Property Tax - Regular Levies.
All real and personal property is subject to a tax each year based on the highest and best use, unless a specific exemption is provided by law. The annual growth of all regular property tax levy revenue other than the state levies is limited by the levy growth limit as follows:
In addition to the levy growth limit, levy capacity may increase by additional amounts equal to the increase in assessed value in a taxing district resulting from:
These additional amounts are referred to as add-ons to the levy growth limit.
Transfer of Development Rights.
A transfer of development rights (TDR) occurs when a qualifying landowner, through a permanent deed restriction, severs potential development rights from a property and transfers them to a recipient for use on a different property. In a TDR transaction, transferred rights are generally shifted from sending areas with lower population densities to receiving areas with higher population densities. The monetary values associated with transferred rights constitute compensation to a landowner for development that may have otherwise occurred on the transferring property.
Local Infrastructure Project Areas.
Certain cities are authorized to establish Local Infrastructure Project Areas (LIPAs). A LIPA allows certain increases in local property tax revenues generated from within the LIPA to be used for payment of bonds issued for financing local public improvements within the LIPA. The LIPA program provides for the TDR from rural farm and forest lands to cities being used within the LIPA.
Cities are eligible for the LIPA program if they are located within an eligible county. An eligible county means any county that: borders the Puget Sound; has a population of 600,000 or more people; has an established TDR program; and has designated all agricultural and forest land of long-term commercial significance within its jurisdiction as sending areas under its TDR program.
Each eligible county was required to report to the Puget Sound Regional Council (PSRC) the total number of transfers of development rights from agricultural and forest land of long-term commercial significance and designated rural lands that may be available for allocation to receiving cities. For purposes of LIPA provisions, a "receiving city" is a city within an eligible county that has a population plus employment of 22,500 or more people. Following the receipt of development rights information from eligible counties, the PSRC must allocate these development rights among receiving cities.
A city that accepts all or a portion of its allocated share of rights is eligible to become a sponsoring city. A "sponsoring city" is a city that meets specified allocation requirements, adopts a plan for the development of infrastructure within one or more LIPAs, and creates one or more LIPAs.
Preliminary Actions by a Sponsoring City.
The creation of a LIPA must be accomplished through an ordinance or resolution of the sponsoring city that describes the area boundaries and the proposed public improvements to be financed in the LIPA, specifies the date when LIPA-related property tax distributions will begin, and delineates participating taxing districts.
Financing Local Infrastructure Project Areas.

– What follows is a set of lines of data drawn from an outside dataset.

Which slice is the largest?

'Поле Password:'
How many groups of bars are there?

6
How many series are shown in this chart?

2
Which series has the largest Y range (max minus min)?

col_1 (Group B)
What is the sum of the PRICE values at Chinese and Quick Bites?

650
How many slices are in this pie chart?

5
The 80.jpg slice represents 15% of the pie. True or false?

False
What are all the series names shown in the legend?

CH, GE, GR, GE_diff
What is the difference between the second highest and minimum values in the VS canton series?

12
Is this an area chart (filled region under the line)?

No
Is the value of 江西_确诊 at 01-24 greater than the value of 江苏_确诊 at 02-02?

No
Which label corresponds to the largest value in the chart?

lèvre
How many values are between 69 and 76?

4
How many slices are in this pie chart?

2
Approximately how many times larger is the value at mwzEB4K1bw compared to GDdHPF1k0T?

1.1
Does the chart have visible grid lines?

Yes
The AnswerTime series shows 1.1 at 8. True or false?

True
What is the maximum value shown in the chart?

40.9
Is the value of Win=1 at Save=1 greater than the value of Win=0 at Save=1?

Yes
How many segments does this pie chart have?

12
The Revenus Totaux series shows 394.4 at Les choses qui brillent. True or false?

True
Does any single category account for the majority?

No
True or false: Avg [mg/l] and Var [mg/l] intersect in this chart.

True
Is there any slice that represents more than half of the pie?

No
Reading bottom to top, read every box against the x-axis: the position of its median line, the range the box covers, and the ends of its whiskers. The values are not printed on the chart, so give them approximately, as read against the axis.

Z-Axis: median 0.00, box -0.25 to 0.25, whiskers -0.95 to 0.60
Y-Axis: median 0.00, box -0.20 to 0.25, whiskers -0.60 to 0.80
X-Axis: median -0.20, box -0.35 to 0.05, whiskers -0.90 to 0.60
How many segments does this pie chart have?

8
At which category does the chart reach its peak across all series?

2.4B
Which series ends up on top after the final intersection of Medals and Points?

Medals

Local Infrastructure Project Areas are financed through property taxes. Beginning in the second calendar year following the creation of a LIPA, the county treasurer must distribute receipts from regular taxes imposed on real property within the LIPA to the sponsoring city and participating taxing districts. Under the distribution provisions, each participating taxing district and the sponsoring city must receive a portion of their regular property taxes for the LIPA as determined by specified requirements. In addition, the sponsoring city must receive an additional portion of the regular property taxes levied by it and by participating taxing districts upon property within the LIPA. The sponsoring city may agree to receive less than the full amount of the additional portion if certain conditions are met.
The incremental local property taxes for LIPA financing are calculated based on the sponsoring city ratio multiplied by 75 percent of the increases in assessed value as a result of new construction and improvements to property within the LIPA. The city ratio takes into account several factors related to a city's transfers of development rights.
Any increase in assessed value within a LIPA is specified as an add-on to the levy growth limit, if not already included as an add-on.
For any LIPA formed after the effective date of the bill, a sponsoring city must adopt Department of Commerce TDR interlocal terms and conditions as specified by Washington Administrative Code rule.
For purposes of a LIPA, affordable housing is a specified public improvement. The affordable housing may be provided directly by the sponsoring city, or funded in part or in full through municipal governments or nonprofit organizations that fund or provide housing.
For purposes of a LIPA, regular property taxes do not include a county's current expense fund.